It's strange to think of comedy being invented, but as a dramatic or literary genre, it had to begin somewhere. That somewhere was ancient Greece, probably around the fifth century B.C. Most scholars believe that comedy arose out of the revels associated with the rites of Dionysus, a god who embodied the fertility of nature. In fact, the word "comedy" comes from the Greek verb komos, meaning "to revel." If you know anything about the Dionysian festivals -- known as Bacchanalia to the Romans -- then you know what took place. Revelers drank a lot, had sex and, in general, participated in all forms of debauchery. Joking and laughing most certainly played important roles in the celebration.

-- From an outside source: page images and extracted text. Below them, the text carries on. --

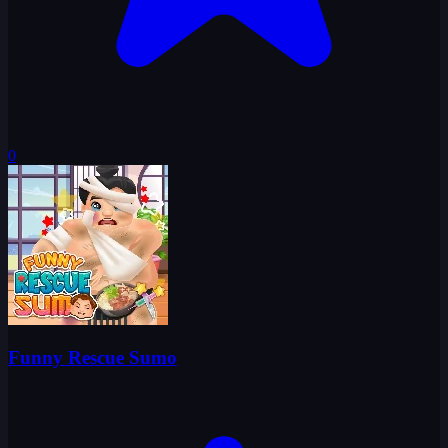
0
Funny Rescue Sumo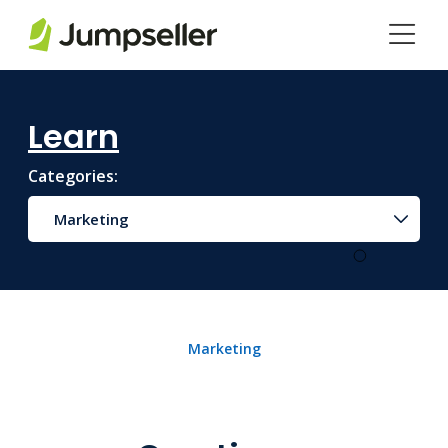
Skip to main content
Learn
Categories:
Marketing
Marketing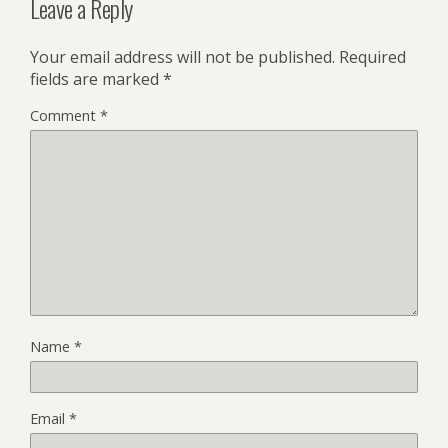
Leave a Reply
Your email address will not be published.
Required
fields are marked
*
Comment
*
Name
*
Email
*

In Greek theater, comedy evolved through three forms -- Old, Middle and New. Old and Middle comedies took aim at myths or practiced political satire. Early comedies, however, could have complicated plots and were not bust-your-gut funny. This gave rise to New Comedy, which focused more on the mundane lives of mere mortals [source: Poundstone]. As such, it tended to be cruder and simpler -- sort of like "Arrested Development" or "Three's Company" with a chorus.
Arguably, the most notable practitioner of New Comedy was Menander, a prolific Greek playwright who lived from about 342 to 291 B.C. Menander may have been the first insult comic [source: Poundstone]. His influence has been strongly felt throughout the centuries. Even the shock comics of more recent times, from George Carlin and Sam Kinison to Denis Leary, owe a small debt to their ancient peer Menander and to the invention -- comedy -- he helped to refine.